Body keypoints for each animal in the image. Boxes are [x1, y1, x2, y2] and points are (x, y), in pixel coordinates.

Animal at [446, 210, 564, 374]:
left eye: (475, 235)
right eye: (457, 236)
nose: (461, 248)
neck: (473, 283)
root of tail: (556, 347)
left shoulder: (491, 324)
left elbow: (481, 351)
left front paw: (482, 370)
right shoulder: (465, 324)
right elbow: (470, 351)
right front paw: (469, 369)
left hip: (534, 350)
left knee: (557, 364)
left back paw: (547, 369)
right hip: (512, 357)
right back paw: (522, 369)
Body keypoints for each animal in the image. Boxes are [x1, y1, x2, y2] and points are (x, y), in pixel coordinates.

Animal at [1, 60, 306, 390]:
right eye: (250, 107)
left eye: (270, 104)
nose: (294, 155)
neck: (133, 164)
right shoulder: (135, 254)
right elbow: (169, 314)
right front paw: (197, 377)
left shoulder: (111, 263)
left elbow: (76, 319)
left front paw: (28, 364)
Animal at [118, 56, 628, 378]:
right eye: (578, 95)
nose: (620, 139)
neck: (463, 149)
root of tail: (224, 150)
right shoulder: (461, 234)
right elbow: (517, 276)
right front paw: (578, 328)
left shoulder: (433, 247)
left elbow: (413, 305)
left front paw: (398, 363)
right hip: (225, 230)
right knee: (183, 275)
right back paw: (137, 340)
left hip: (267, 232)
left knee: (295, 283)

==

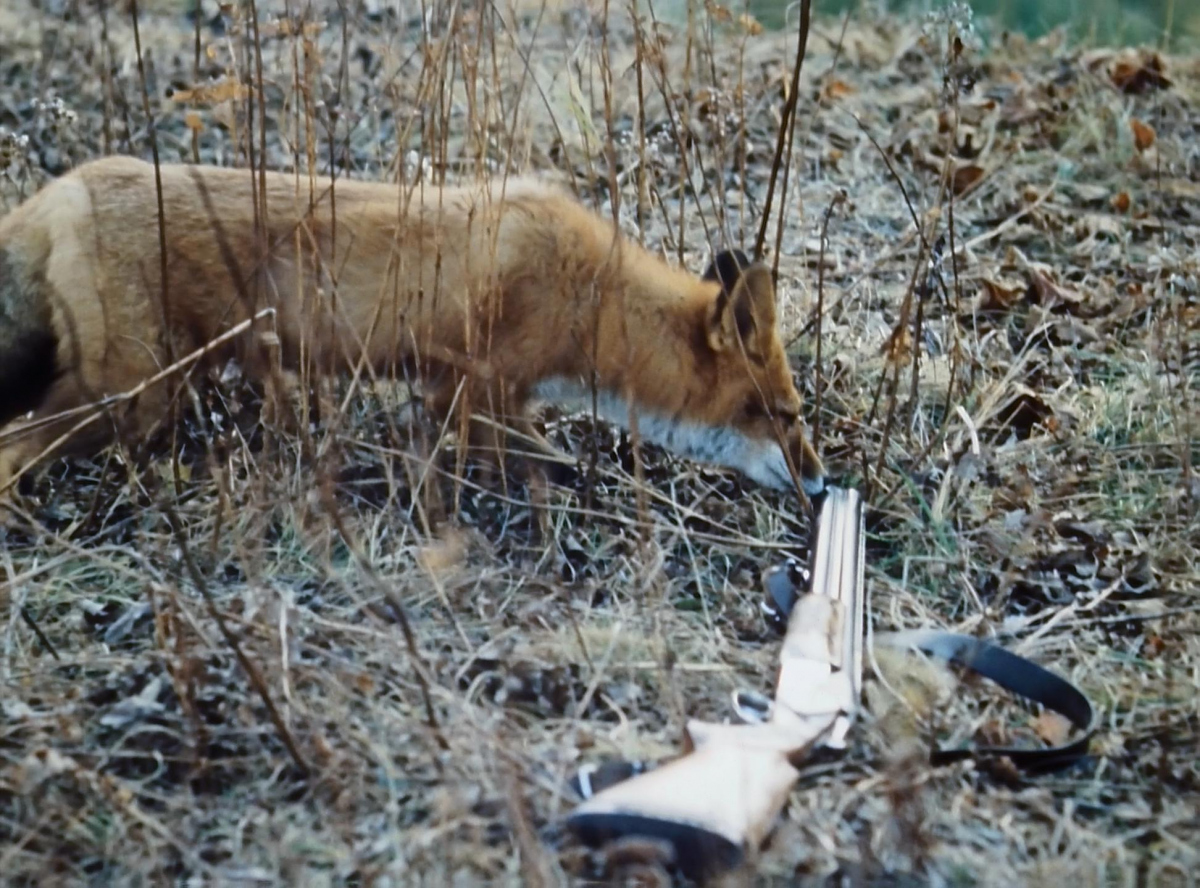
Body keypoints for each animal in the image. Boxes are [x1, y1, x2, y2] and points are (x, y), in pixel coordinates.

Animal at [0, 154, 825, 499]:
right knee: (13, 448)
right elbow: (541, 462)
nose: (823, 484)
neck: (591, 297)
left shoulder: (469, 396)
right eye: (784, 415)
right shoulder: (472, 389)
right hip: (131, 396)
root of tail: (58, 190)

==

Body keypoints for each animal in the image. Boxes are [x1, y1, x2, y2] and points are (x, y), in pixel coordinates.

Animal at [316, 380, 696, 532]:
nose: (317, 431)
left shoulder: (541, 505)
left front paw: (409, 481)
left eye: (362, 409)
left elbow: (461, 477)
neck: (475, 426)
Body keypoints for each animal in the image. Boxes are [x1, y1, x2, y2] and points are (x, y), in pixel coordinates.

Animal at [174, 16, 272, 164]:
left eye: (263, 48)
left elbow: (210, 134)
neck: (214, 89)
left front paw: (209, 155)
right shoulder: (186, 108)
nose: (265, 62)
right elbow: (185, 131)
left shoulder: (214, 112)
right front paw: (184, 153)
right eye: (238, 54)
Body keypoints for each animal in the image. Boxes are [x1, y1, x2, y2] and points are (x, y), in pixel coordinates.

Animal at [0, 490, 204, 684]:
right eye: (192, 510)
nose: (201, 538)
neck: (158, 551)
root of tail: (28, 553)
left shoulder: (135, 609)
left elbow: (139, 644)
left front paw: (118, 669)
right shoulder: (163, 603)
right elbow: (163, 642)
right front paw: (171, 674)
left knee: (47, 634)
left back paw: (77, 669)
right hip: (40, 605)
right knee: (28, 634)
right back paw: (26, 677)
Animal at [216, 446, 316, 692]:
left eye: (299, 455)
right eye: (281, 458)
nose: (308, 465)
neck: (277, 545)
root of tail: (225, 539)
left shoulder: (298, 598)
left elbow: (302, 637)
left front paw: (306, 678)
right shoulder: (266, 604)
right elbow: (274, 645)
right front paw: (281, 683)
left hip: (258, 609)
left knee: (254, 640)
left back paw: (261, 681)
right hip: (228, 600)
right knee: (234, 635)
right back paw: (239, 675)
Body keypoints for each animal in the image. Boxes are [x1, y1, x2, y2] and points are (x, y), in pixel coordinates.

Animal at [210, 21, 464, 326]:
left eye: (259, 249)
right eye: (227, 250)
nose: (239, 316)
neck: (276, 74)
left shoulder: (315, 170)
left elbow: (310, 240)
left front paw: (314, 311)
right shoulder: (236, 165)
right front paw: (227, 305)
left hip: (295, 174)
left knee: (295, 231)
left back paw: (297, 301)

▶ **What you should do**: Return a copy of each line in the entries that carries the string "neck".

▶ **Exercise response**:
neck: (473, 283)
neck: (133, 164)
neck: (463, 149)
neck: (591, 297)
neck: (475, 426)
neck: (214, 89)
neck: (158, 551)
neck: (277, 545)
neck: (276, 74)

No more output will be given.